With Maine’s first Costco opening this week, recent expansions by Market Basket and an appetite for more retailers along the interstate corridor, the consensus is to expect more national grocery competition here in the next few years.

That is Maine’s largest retail industry, with food and beverage stores accounting for nearly 20,000 jobs and an increasing economic output of $1.2 billion in 2022, according to state data. Hannaford dominates as the second largest private employer here with 66 stores.

But the old guard no longer has a total hold. Recent entrances from Market Basket, Trader Joe’s, Amazon-owned Whole Foods and now Costco are shaking things up down south, with Market Basket close to opening up a new location in Topsham, signaling an intent to climb up Interstate 295 in a largely e-commerce-proof industry.

“[With] Mainers, and outside of Maine, the nature of the consumer is bricks and mortar, in-store shopping, right?” said Joseph Italiaander, an associate broker with The Boulos Company who specializes in commercial real estate. “So that’s definitely a driver behind a lot of these new developments and this trend for expansion.”

Economic development directors in Brunswick and Augusta said expansion to their municipalities is likely, and they expect that their regions would welcome new concept supermarkets like Trader Joe’s, Whole Foods or Market Basket.

At Brunswick’s longtime retail hub of Cook’s Corner, interested parties are talking about specific sites that could handle a “larger format” for groceries, said Sally Costello, Brunswick’s economic development director, who added that she has talked with brokers but would not name them.

With more than 200 housing units in the pipeline in Brunswick and a revitalization effort in the Cooks Corner neighborhood, Costello said there would be enough traffic to a new grocery store on top of the two Hannafords and one Shaw’s already there.

“I think … a missing piece of the puzzle is having, like, a Trader Joe’s or Market Basket, and I think they would do very well here,” Costello said.

Augusta is also worth watching due to its location and status as a capital city that swells to a daytime population over 60,000. A new offering in the grocery sector is always going to be welcomed because of that, even though it is relatively well-served already with two Hannafords, a Shaw’s and a Walmart, Keith Luke, the city’s economic development director, said.

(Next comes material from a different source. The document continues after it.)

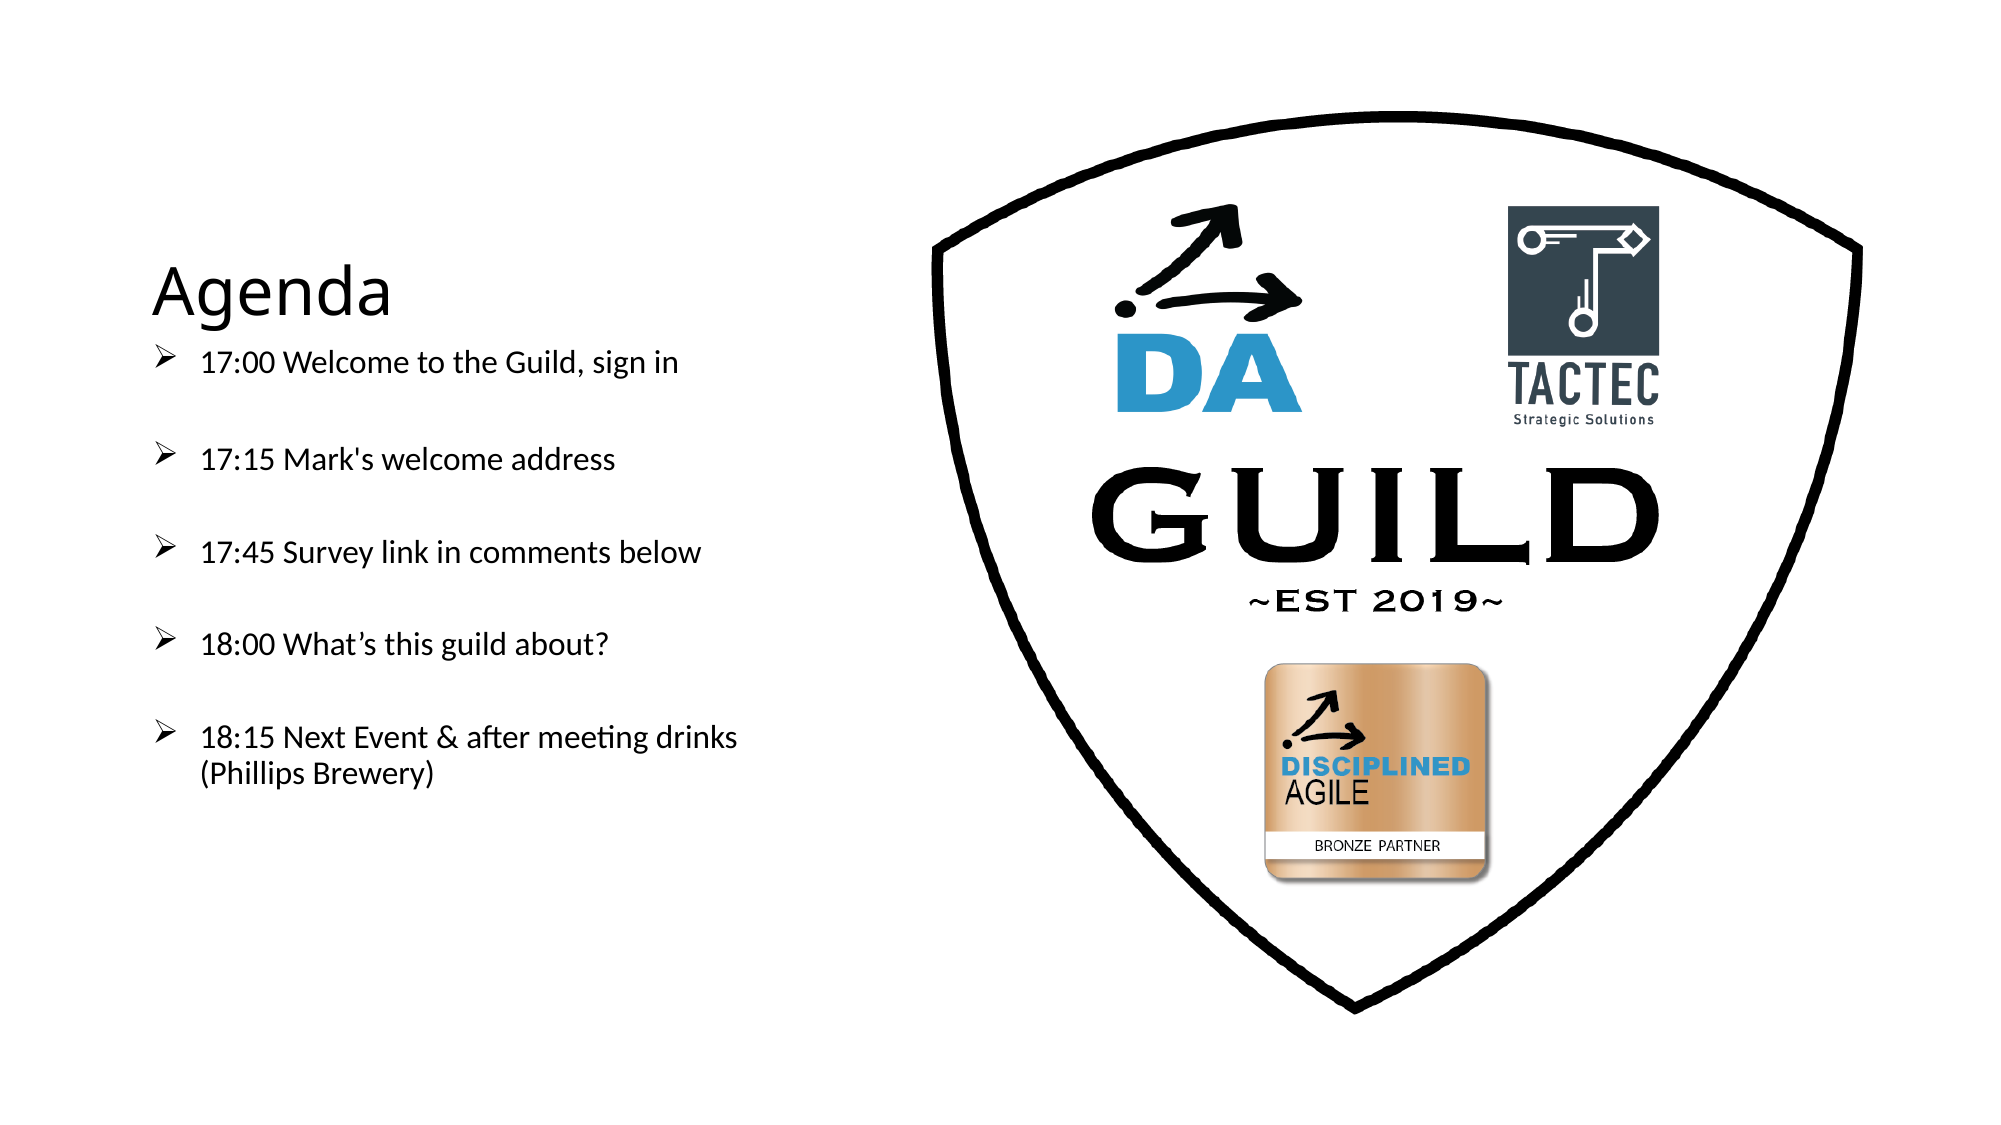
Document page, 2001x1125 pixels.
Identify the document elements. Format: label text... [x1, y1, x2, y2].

“We would be an excellent choice,” Luke said.

Like Costello, Luke suggested that a new supermarket might look to an existing big-box store to move into, such as the Western Avenue plaza near the State House that was anchored by Kmart before it closed in 2019. Most supermarkets will look to repurpose already built large-format spaces like those over constructing new ones, Italiaander said.

That is because it is getting increasingly hard to find the 10 to 20 acres of land a supermarket needs, he said, and construction costs have exploded since the pandemic.

“It’s very difficult to find quality land, in high traffic areas, near Interstate exits, near other retail that can be developed,” Italiaander said.

For the same reasons, Italiaander also predicted that smaller-format supermarkets like Aldi will be coming to Maine, since they require less room to operate. He expects to see Market Basket and Hannaford continue to expand, and out-of-state concepts like Costco or Trader Joe’s to add stores up the coast and northward in dense areas.

Shaw’s, which has 19 stores statewide, appears to be feeling the effects of stiff competition. It closed two locations in greater Portland last year: one in Westbrook, where Market Basket opened in 2020, and another in Scarborough. Hannaford moved quickly to fill the vacated Scarborough location and recently added stores in Brunswick and Blue Hill.

Representatives of Market Basket, Aldi and Whole Foods did not respond to requests for comment for this story.

“We are actively looking at hundreds of neighborhoods across the country as we hope to open more new neighborhood stores each year,” a spokesperson for Trader Joe’s, which has just one Maine location in Portland, said. “At this time, we do not have a new location confirmed in Maine.”